Voor Visions of Europe (2004), een bloemlezing van korte films van 25 Europese regisseurs, maakte Béla Tarr de proloog. Cameraman voor dat project was Robby Müller, die vorig jaar in EYE werd geëerd met een tentoonstelling, ook zeer bedreven in het filmen in zwart-wit.
Deze korte film, een lange rij wachtenden voor een loket, lijkt een verbeelding van zorg aan minderbedeelden, tot je beseft dat Europese burgers betreft. Juist in deze tijd herinnert de film ook aan de vluchtelingen die in Europese landen wachten, op voedsel, medicijnen en papieren.
Publieke verbeelding
In Filosofie Magazine (special, maart 2017) komt Huub Dijstelbloem aan het woord, die met een aantal wetenschappers het Center for Public Imagination (CPI) heeft opgericht. Omdat ‘de status van het publieke’ onzeker is geworden. “Door processen van neoliberalisering en technologische veranderingen zijn bestaande beelden van wat publiek en wat privaat is problematisch geworden”, vermeldt vrij vertaald de website.

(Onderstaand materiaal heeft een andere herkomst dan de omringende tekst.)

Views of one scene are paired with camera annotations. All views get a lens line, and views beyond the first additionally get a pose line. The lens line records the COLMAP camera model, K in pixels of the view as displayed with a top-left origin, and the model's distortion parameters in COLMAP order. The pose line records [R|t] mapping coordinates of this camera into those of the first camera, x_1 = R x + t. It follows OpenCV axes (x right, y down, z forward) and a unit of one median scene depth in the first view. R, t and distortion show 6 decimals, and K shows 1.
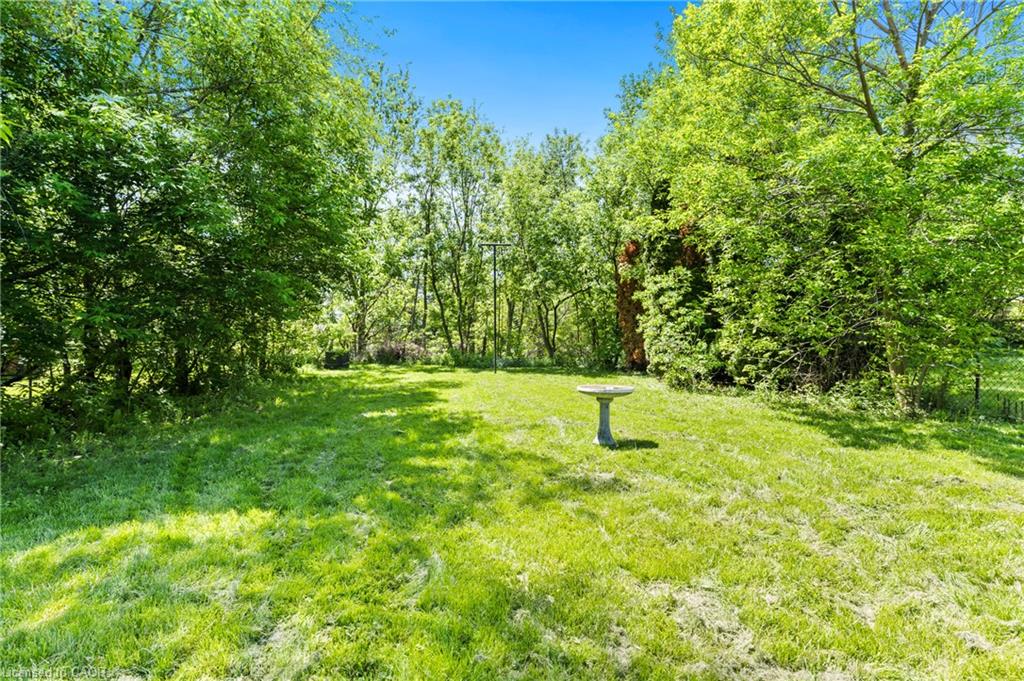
lens RADIAL K [[463.0, 0, 510.8], [0, 463.0, 341.4], [0, 0, 1]] dist [0.001735, 0.000176]
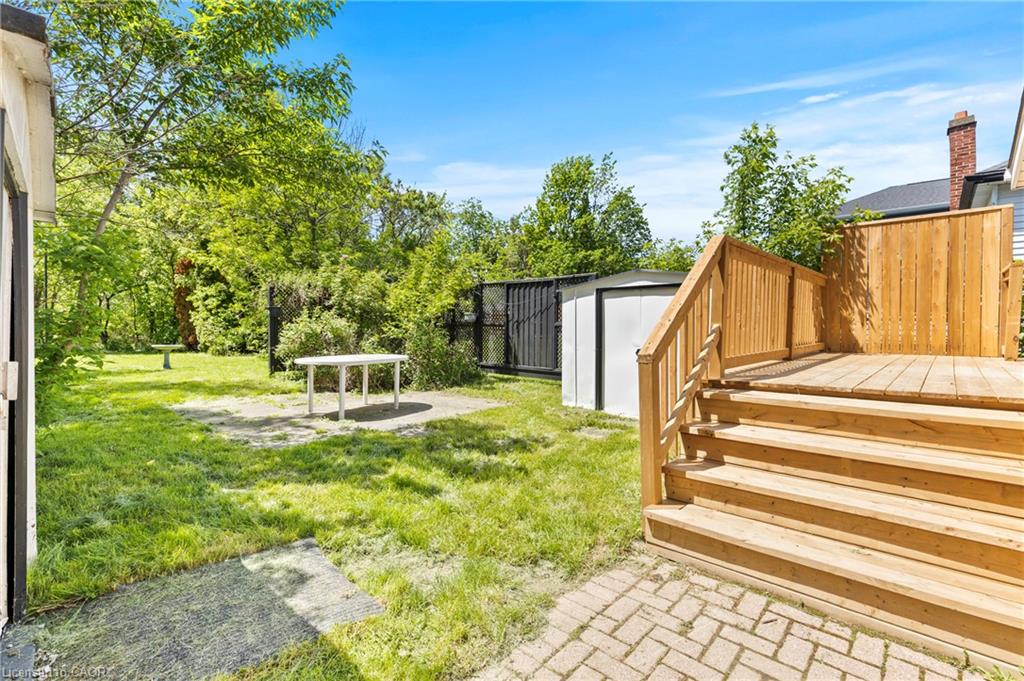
lens RADIAL K [[463.0, 0, 509.9], [0, 463.0, 342.3], [0, 0, 1]] dist [0.001735, 0.000176]
pose [[0.661405, -0.003873, 0.750019, -0.171070], [-0.004680, 0.999946, 0.009291, 0.027191], [-0.750014, -0.009655, 0.661351, -0.784791]]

In het interview met hem wordt Schiphol aangevoerd als een plaats waar dat allemaal door elkaar loopt. Gewone reizigers zijn vrijwillig aan controle onderhevig, maar zien niets van de detentie van vluchtelingen. Op Schiphol vormen rechtstaat, commercie, democratie, politieke macht en toeristische verwachtingen een geheel eigen cocktail.
Tegelijk is democratie meer dan parlementaire besluitvorming: ‘het is een manier van leven’. “Het politieke spel gaat over wie er wel en niet worden gezien”, stelt Dijstelbloem. En dat is gevaarlijk, want die beeldvorming wordt gemanipuleerd, geframed.
Daarom is de verbeelding van de macht, van de politiek op straat, en de macht van de verbeelding belangrijk. En daarom wordt Béla Tarr aangehaald als een kunstenaar die de keerzijde van de vooruitgang laat zien. Over de tentoonstelling in EYE zegt Dijstelbloem:
“Het belang van Tarr is dat hij deze uitgesloten mensen, armen en vluchtelingen, visueel toevoegt aan de geschiedenis van Europa. Niet om ons oncomfortabel te maken, maar puur om het plaatje concreet te maken. Om de historische achtergrond van migratie en armoede duidelijk een plek te geven. Deze mensen zijn deel van de gemeenschap waar wij ook toe behoren. Daardoor krijgen we een beter beeld van wie we zijn.”
Béla Tarr: nog één film

De tentoonstelling van Tarr is ook een persoonlijk statement. Om die reden maakte hij speciaal voor de gelegenheid toch nog een korte film (1 shot van 11 minuten). Een jongetje speelt vreugdeloos en uitdrukkingsloos op zijn accordeon in een groot winkelcentrum. Eenzaam, anoniem verzwolgen door het consumentenparadijs.